**TEXT SEGMENT**

Kays said the software used to calculate the credits is scheduled to be in production by June 1. He said historical data will be available for stakeholder review in time for the MOPC’s October meeting.
SPP will review stakeholders’ data with them in late May. Kays said staff will walk through the calculations and demonstrate the software is performing correctly.
Stakeholders will be exposed to confidential data, which will require signing nondisclosure agreements. Staff assured members the NDAs would not preclude their ability to communicate with FERC.
Market Working Group Gives Updates on Revision Requests
The committee approved a Market Working Group revision request to clean up the Tariff’s out-of-merit-energy (OOME) language (RR 145) while remanding a second back to the working group for additional work (RR 154).
RR 145 is intended to correct dispatch and set point instructions for variable energy resources, clarify OOME treatment for qualifying facilities and make other minor changes to the Tariff’s OOME provisions.

**SHORT PROBLEM**
According to the SPP meeting report, by what date is the software used to calculate the credits scheduled to be in production?

**Dataset records**
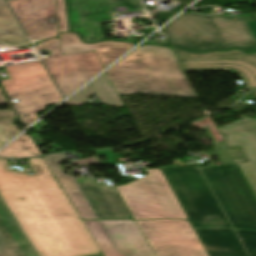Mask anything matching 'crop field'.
Returning <instances> with one entry per match:
<instances>
[{"instance_id":"crop-field-1","label":"crop field","mask_w":256,"mask_h":256,"mask_svg":"<svg viewBox=\"0 0 256 256\" xmlns=\"http://www.w3.org/2000/svg\"><path fill=\"white\" fill-rule=\"evenodd\" d=\"M34 175L17 173L0 159V192L40 256L100 254L63 189L43 157L28 159Z\"/></svg>"},{"instance_id":"crop-field-2","label":"crop field","mask_w":256,"mask_h":256,"mask_svg":"<svg viewBox=\"0 0 256 256\" xmlns=\"http://www.w3.org/2000/svg\"><path fill=\"white\" fill-rule=\"evenodd\" d=\"M106 72L119 95L197 97L170 48L140 46Z\"/></svg>"},{"instance_id":"crop-field-3","label":"crop field","mask_w":256,"mask_h":256,"mask_svg":"<svg viewBox=\"0 0 256 256\" xmlns=\"http://www.w3.org/2000/svg\"><path fill=\"white\" fill-rule=\"evenodd\" d=\"M161 31L169 45L192 50L256 48V40L243 16L227 18L225 14L202 16L185 12Z\"/></svg>"},{"instance_id":"crop-field-4","label":"crop field","mask_w":256,"mask_h":256,"mask_svg":"<svg viewBox=\"0 0 256 256\" xmlns=\"http://www.w3.org/2000/svg\"><path fill=\"white\" fill-rule=\"evenodd\" d=\"M161 169L194 228L231 227L198 166Z\"/></svg>"},{"instance_id":"crop-field-5","label":"crop field","mask_w":256,"mask_h":256,"mask_svg":"<svg viewBox=\"0 0 256 256\" xmlns=\"http://www.w3.org/2000/svg\"><path fill=\"white\" fill-rule=\"evenodd\" d=\"M5 69L11 79L2 83L11 99H19L20 103L15 106L26 124L38 119L35 113L44 110L45 106L63 100L41 61L7 66Z\"/></svg>"},{"instance_id":"crop-field-6","label":"crop field","mask_w":256,"mask_h":256,"mask_svg":"<svg viewBox=\"0 0 256 256\" xmlns=\"http://www.w3.org/2000/svg\"><path fill=\"white\" fill-rule=\"evenodd\" d=\"M202 170L233 226L256 230V196L238 164Z\"/></svg>"},{"instance_id":"crop-field-7","label":"crop field","mask_w":256,"mask_h":256,"mask_svg":"<svg viewBox=\"0 0 256 256\" xmlns=\"http://www.w3.org/2000/svg\"><path fill=\"white\" fill-rule=\"evenodd\" d=\"M128 186L118 187L136 219H188L161 169Z\"/></svg>"},{"instance_id":"crop-field-8","label":"crop field","mask_w":256,"mask_h":256,"mask_svg":"<svg viewBox=\"0 0 256 256\" xmlns=\"http://www.w3.org/2000/svg\"><path fill=\"white\" fill-rule=\"evenodd\" d=\"M37 46L52 52L43 60L65 97L104 69L95 51L62 55L59 38Z\"/></svg>"},{"instance_id":"crop-field-9","label":"crop field","mask_w":256,"mask_h":256,"mask_svg":"<svg viewBox=\"0 0 256 256\" xmlns=\"http://www.w3.org/2000/svg\"><path fill=\"white\" fill-rule=\"evenodd\" d=\"M158 256H209L189 221H138Z\"/></svg>"},{"instance_id":"crop-field-10","label":"crop field","mask_w":256,"mask_h":256,"mask_svg":"<svg viewBox=\"0 0 256 256\" xmlns=\"http://www.w3.org/2000/svg\"><path fill=\"white\" fill-rule=\"evenodd\" d=\"M66 3L70 30L80 34L84 42L105 39L99 24L114 20V7L124 5L130 11L145 9L141 0H66Z\"/></svg>"},{"instance_id":"crop-field-11","label":"crop field","mask_w":256,"mask_h":256,"mask_svg":"<svg viewBox=\"0 0 256 256\" xmlns=\"http://www.w3.org/2000/svg\"><path fill=\"white\" fill-rule=\"evenodd\" d=\"M171 50L183 71L235 70L241 74L250 90L256 89V54L239 50L199 54L176 48Z\"/></svg>"},{"instance_id":"crop-field-12","label":"crop field","mask_w":256,"mask_h":256,"mask_svg":"<svg viewBox=\"0 0 256 256\" xmlns=\"http://www.w3.org/2000/svg\"><path fill=\"white\" fill-rule=\"evenodd\" d=\"M31 39L43 40L59 33L55 0H8Z\"/></svg>"},{"instance_id":"crop-field-13","label":"crop field","mask_w":256,"mask_h":256,"mask_svg":"<svg viewBox=\"0 0 256 256\" xmlns=\"http://www.w3.org/2000/svg\"><path fill=\"white\" fill-rule=\"evenodd\" d=\"M75 180L99 219H133L115 187L96 184L92 178Z\"/></svg>"},{"instance_id":"crop-field-14","label":"crop field","mask_w":256,"mask_h":256,"mask_svg":"<svg viewBox=\"0 0 256 256\" xmlns=\"http://www.w3.org/2000/svg\"><path fill=\"white\" fill-rule=\"evenodd\" d=\"M219 130L227 135L229 147L241 145L244 148L250 161L239 166L256 194V121L244 118Z\"/></svg>"},{"instance_id":"crop-field-15","label":"crop field","mask_w":256,"mask_h":256,"mask_svg":"<svg viewBox=\"0 0 256 256\" xmlns=\"http://www.w3.org/2000/svg\"><path fill=\"white\" fill-rule=\"evenodd\" d=\"M118 250L127 256H155L134 220L101 221Z\"/></svg>"},{"instance_id":"crop-field-16","label":"crop field","mask_w":256,"mask_h":256,"mask_svg":"<svg viewBox=\"0 0 256 256\" xmlns=\"http://www.w3.org/2000/svg\"><path fill=\"white\" fill-rule=\"evenodd\" d=\"M0 256H38L1 197Z\"/></svg>"},{"instance_id":"crop-field-17","label":"crop field","mask_w":256,"mask_h":256,"mask_svg":"<svg viewBox=\"0 0 256 256\" xmlns=\"http://www.w3.org/2000/svg\"><path fill=\"white\" fill-rule=\"evenodd\" d=\"M60 41L62 54L95 50L104 68L135 45L113 41L84 44L74 33L60 34Z\"/></svg>"},{"instance_id":"crop-field-18","label":"crop field","mask_w":256,"mask_h":256,"mask_svg":"<svg viewBox=\"0 0 256 256\" xmlns=\"http://www.w3.org/2000/svg\"><path fill=\"white\" fill-rule=\"evenodd\" d=\"M210 256H247L233 229H195Z\"/></svg>"},{"instance_id":"crop-field-19","label":"crop field","mask_w":256,"mask_h":256,"mask_svg":"<svg viewBox=\"0 0 256 256\" xmlns=\"http://www.w3.org/2000/svg\"><path fill=\"white\" fill-rule=\"evenodd\" d=\"M44 159L51 168L53 174L56 176L58 183L69 197L81 219H97L73 179L70 176L65 175L59 167L58 164L63 161L62 159H66L65 155H49L45 156Z\"/></svg>"},{"instance_id":"crop-field-20","label":"crop field","mask_w":256,"mask_h":256,"mask_svg":"<svg viewBox=\"0 0 256 256\" xmlns=\"http://www.w3.org/2000/svg\"><path fill=\"white\" fill-rule=\"evenodd\" d=\"M0 42L12 46L30 44L5 0H0Z\"/></svg>"},{"instance_id":"crop-field-21","label":"crop field","mask_w":256,"mask_h":256,"mask_svg":"<svg viewBox=\"0 0 256 256\" xmlns=\"http://www.w3.org/2000/svg\"><path fill=\"white\" fill-rule=\"evenodd\" d=\"M40 155L30 136L23 134L0 152L2 157L22 158ZM42 155V154H41Z\"/></svg>"},{"instance_id":"crop-field-22","label":"crop field","mask_w":256,"mask_h":256,"mask_svg":"<svg viewBox=\"0 0 256 256\" xmlns=\"http://www.w3.org/2000/svg\"><path fill=\"white\" fill-rule=\"evenodd\" d=\"M89 85H91L95 93L99 95L103 104L124 106L106 72Z\"/></svg>"},{"instance_id":"crop-field-23","label":"crop field","mask_w":256,"mask_h":256,"mask_svg":"<svg viewBox=\"0 0 256 256\" xmlns=\"http://www.w3.org/2000/svg\"><path fill=\"white\" fill-rule=\"evenodd\" d=\"M97 242L104 256H125L119 253L99 221H83Z\"/></svg>"},{"instance_id":"crop-field-24","label":"crop field","mask_w":256,"mask_h":256,"mask_svg":"<svg viewBox=\"0 0 256 256\" xmlns=\"http://www.w3.org/2000/svg\"><path fill=\"white\" fill-rule=\"evenodd\" d=\"M250 256H256V231L236 229Z\"/></svg>"},{"instance_id":"crop-field-25","label":"crop field","mask_w":256,"mask_h":256,"mask_svg":"<svg viewBox=\"0 0 256 256\" xmlns=\"http://www.w3.org/2000/svg\"><path fill=\"white\" fill-rule=\"evenodd\" d=\"M60 32L68 31L67 13L64 0H56Z\"/></svg>"},{"instance_id":"crop-field-26","label":"crop field","mask_w":256,"mask_h":256,"mask_svg":"<svg viewBox=\"0 0 256 256\" xmlns=\"http://www.w3.org/2000/svg\"><path fill=\"white\" fill-rule=\"evenodd\" d=\"M214 148H215L218 156L222 160L223 164L236 163V161L234 160L233 156L231 155V153L227 149L224 142L214 143Z\"/></svg>"},{"instance_id":"crop-field-27","label":"crop field","mask_w":256,"mask_h":256,"mask_svg":"<svg viewBox=\"0 0 256 256\" xmlns=\"http://www.w3.org/2000/svg\"><path fill=\"white\" fill-rule=\"evenodd\" d=\"M92 95L91 90L87 86L82 91H80L78 94L73 96L71 99H69L67 102H65L67 105H83L86 102H88L87 98Z\"/></svg>"},{"instance_id":"crop-field-28","label":"crop field","mask_w":256,"mask_h":256,"mask_svg":"<svg viewBox=\"0 0 256 256\" xmlns=\"http://www.w3.org/2000/svg\"><path fill=\"white\" fill-rule=\"evenodd\" d=\"M3 103H6V101H5L3 95H2L1 92H0V104H3ZM2 113H3L4 115H1ZM12 117H14V114H13L12 111H3V110H0V120L9 119V118H12ZM6 142H7V141H6L5 137L3 136V134H2V132H1V130H0V147H1L4 143H6Z\"/></svg>"},{"instance_id":"crop-field-29","label":"crop field","mask_w":256,"mask_h":256,"mask_svg":"<svg viewBox=\"0 0 256 256\" xmlns=\"http://www.w3.org/2000/svg\"><path fill=\"white\" fill-rule=\"evenodd\" d=\"M2 128L9 140L19 133L14 124L4 125Z\"/></svg>"},{"instance_id":"crop-field-30","label":"crop field","mask_w":256,"mask_h":256,"mask_svg":"<svg viewBox=\"0 0 256 256\" xmlns=\"http://www.w3.org/2000/svg\"><path fill=\"white\" fill-rule=\"evenodd\" d=\"M72 165L78 164V165H92V164H98L100 161L97 159V157H92V158H86V159H81L77 161H72Z\"/></svg>"},{"instance_id":"crop-field-31","label":"crop field","mask_w":256,"mask_h":256,"mask_svg":"<svg viewBox=\"0 0 256 256\" xmlns=\"http://www.w3.org/2000/svg\"><path fill=\"white\" fill-rule=\"evenodd\" d=\"M256 38V21L247 22Z\"/></svg>"},{"instance_id":"crop-field-32","label":"crop field","mask_w":256,"mask_h":256,"mask_svg":"<svg viewBox=\"0 0 256 256\" xmlns=\"http://www.w3.org/2000/svg\"><path fill=\"white\" fill-rule=\"evenodd\" d=\"M206 132L208 133L209 137L211 138L212 142H216L215 138L213 137L212 133L210 132L209 128H205Z\"/></svg>"},{"instance_id":"crop-field-33","label":"crop field","mask_w":256,"mask_h":256,"mask_svg":"<svg viewBox=\"0 0 256 256\" xmlns=\"http://www.w3.org/2000/svg\"><path fill=\"white\" fill-rule=\"evenodd\" d=\"M35 167H36V170H34V171H38V170H40L39 166H35Z\"/></svg>"},{"instance_id":"crop-field-34","label":"crop field","mask_w":256,"mask_h":256,"mask_svg":"<svg viewBox=\"0 0 256 256\" xmlns=\"http://www.w3.org/2000/svg\"><path fill=\"white\" fill-rule=\"evenodd\" d=\"M255 93H256V91H255Z\"/></svg>"}]
</instances>
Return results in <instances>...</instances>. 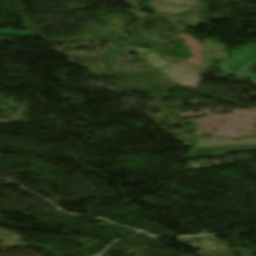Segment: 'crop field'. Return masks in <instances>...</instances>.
Listing matches in <instances>:
<instances>
[{"instance_id": "8a807250", "label": "crop field", "mask_w": 256, "mask_h": 256, "mask_svg": "<svg viewBox=\"0 0 256 256\" xmlns=\"http://www.w3.org/2000/svg\"><path fill=\"white\" fill-rule=\"evenodd\" d=\"M239 48V51L231 52L233 59H225L219 62L221 72L225 76L256 78V75L249 70V67L256 63V45ZM225 68L227 69L225 70Z\"/></svg>"}, {"instance_id": "34b2d1b8", "label": "crop field", "mask_w": 256, "mask_h": 256, "mask_svg": "<svg viewBox=\"0 0 256 256\" xmlns=\"http://www.w3.org/2000/svg\"><path fill=\"white\" fill-rule=\"evenodd\" d=\"M253 1H256V0H253Z\"/></svg>"}, {"instance_id": "ac0d7876", "label": "crop field", "mask_w": 256, "mask_h": 256, "mask_svg": "<svg viewBox=\"0 0 256 256\" xmlns=\"http://www.w3.org/2000/svg\"><path fill=\"white\" fill-rule=\"evenodd\" d=\"M0 35H22V36H30L31 34L26 31H17V32H12L11 30H3L0 31Z\"/></svg>"}]
</instances>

**SOLUTION TO THE PROBLEM**
June 1